Festivals scheduled for Bison Square this fall:
(Photo provided by Good Food for Good People)
Lipscomb University’s Bison Square was transformed into a farmer’s market and a festival celebrating wholesome, healthy, locally grown food on Wednesday, Oct. 24, National Food Day.
Two Lipscomb nutrition students, Emily Brunson and Maha Mortada, took the lead in organizing the university’s own Food Day festival, sponsored by the Student Dietetics Association and the College of Pharmacy and Health Sciences.

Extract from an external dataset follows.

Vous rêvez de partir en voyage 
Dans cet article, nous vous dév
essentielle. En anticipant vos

Bison Square was filled on Oct. 24 with:
A small farmer’s market coordinated by Good Food for Good People, a cooperative of 200 local farmers;
A salsa maker making fresh salsa on-site;
Vendor booths from Olive and Sinclair Chocolate Co., The Well, The Jam, Nutrisha, Frothy Monkey, the Student Dietetics Association, Lipscomb’s sustainability department, Sodexo, Exodus Health Center and Lipscomb’s bookstore offering samples or products for purchase;
Cooking demonstrations by Whole Foods; and
Live music by Daniel Huisinga and Rebecca Wolfe from Danny McClelland and the Sons of Erin; and Cameron Gilliam and Matt Fung-A-Fat.
In addition, at 2 p.m. and 7 p.m. the association hosted a showing of the documentary film “Fresh,” in the Swang Business Center. The film explores the farmers, thinkers and businesspeople across America who are re-inventing the nation’s food system. It outlines the rapid transformation of agriculture into an industrial model, and confronts the consequences.

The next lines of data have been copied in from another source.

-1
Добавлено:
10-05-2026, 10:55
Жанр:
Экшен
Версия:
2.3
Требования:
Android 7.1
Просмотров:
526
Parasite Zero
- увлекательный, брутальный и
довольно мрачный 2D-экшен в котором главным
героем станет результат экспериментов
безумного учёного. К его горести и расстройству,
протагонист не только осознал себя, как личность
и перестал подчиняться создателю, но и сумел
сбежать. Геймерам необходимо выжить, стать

A panel discussion was held after the 7 p.m. “Fresh” showing featuring:
Justin Ard, a health and wellness chiropractor from Exodus Health Center;
Stacy Downey, organizer of The Little Pantry That Could;
Rob Touchstone, Lipscomb Bible professor and co-founder of The Well;
Andrea Cloninger Wilson, Lipscomb adjunctiInstructor for sustainable food systems and founder of Liberation Kitchen; and
Darry Huntsman, Sodexo catering chef and sustainability captain for Sodexo at Lipscomb.

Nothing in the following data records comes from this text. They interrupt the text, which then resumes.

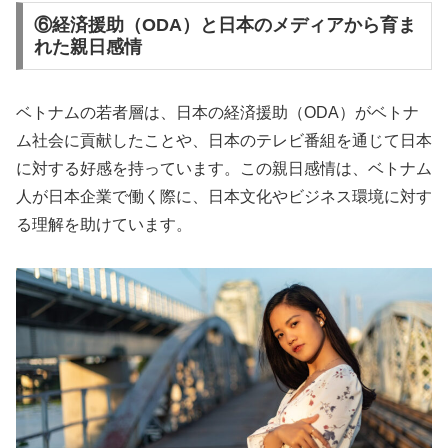
⑥経済援助（ODA）と日本のメディアから育ま
れた親日感情
ベトナムの若者層は、日本の経済援助（ODA）がベトナ
ム社会に貢献したことや、日本のテレビ番組を通じて日本
に対する好感を持っています。この親日感情は、ベトナム
人が日本企業で働く際に、日本文化やビジネス環境に対す
る理解を助けています。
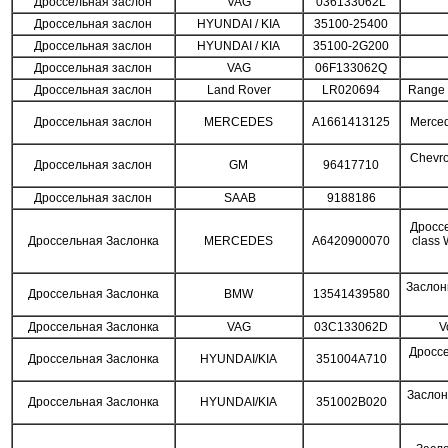
Дроссельная заслон
VAG
036133062L
Дроссельная заслон
HYUNDAI / KIA
35100-25400
Дроссельная заслон
HYUNDAI / KIA
35100-2G200
Дроссельная заслон
VAG
06F133062Q
Дроссельная заслон
Land Rover
LR020694
Range 
Дроссельная заслон
MERCEDES
A1661413125
Merced
Chevro
Дроссельная заслон
GM
96417710
Дроссельная заслон
SAAB
9188186
Дросс
Дроссельная Заслонка
MERCEDES
A6420900070
class
Заслон
Дроссельная Заслонка
BMW
13541439580
Дроссельная Заслонка
VAG
03C133062D
V
Дроссе
Дроссельная Заслонка
HYUNDAI/KIA
351004A710
Заслон
Дроссельная Заслонка
HYUNDAI/KIA
351002B020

“We really wanted to recognize organizations and restaurants in the community who are supporting local agriculture and get people to really think about where their food comes from,” said Brunson, an undergraduate nutrition student from Evansville, Ind.
Brunson and Mortada, a Lebanese graduate student in the exercise and nutrition science program, recently traveled to North Carolina to learn about the Real Food Challenge, a nonprofit that enlists college students nationwide to encourage their local university campuses to purchase locally grown food for their on-campus dining options. The organization's goal is to get all colleges and universities to purchase 20 percent of their food from local vendors.
The vendors at the festival represent the type of sustainable, family-owned and local companies that “real food” advocates believe benefit both society and the consumer. The Jam is a coffee shop that makes their own teas and coffee mixtures and offers local baked goods. The Well is a nonprofit coffee shop donating profits to humanitarian water projects around the world. Olive and Sinclair is a locally owned chocolatier, and Nutrisha is a catering service hoping to expand its offerings of healthy and locally produced foods.
Lipscomb’s Institute for Sustainable Practice had information available on sustainable food projects already in the works locally, and Sodexo, Lipscomb’s dining vendor, had information on its little-known composting program that is available for all students to use.
“As a community, especially a Christian community, we should be interested in and concerned with food production, how it affects our health, how it affects the people who produce it, and the power of our food dollar,” Brunson said. “The Food Day festival is our first step in raising awareness about these issues. We’ll see where it takes us.”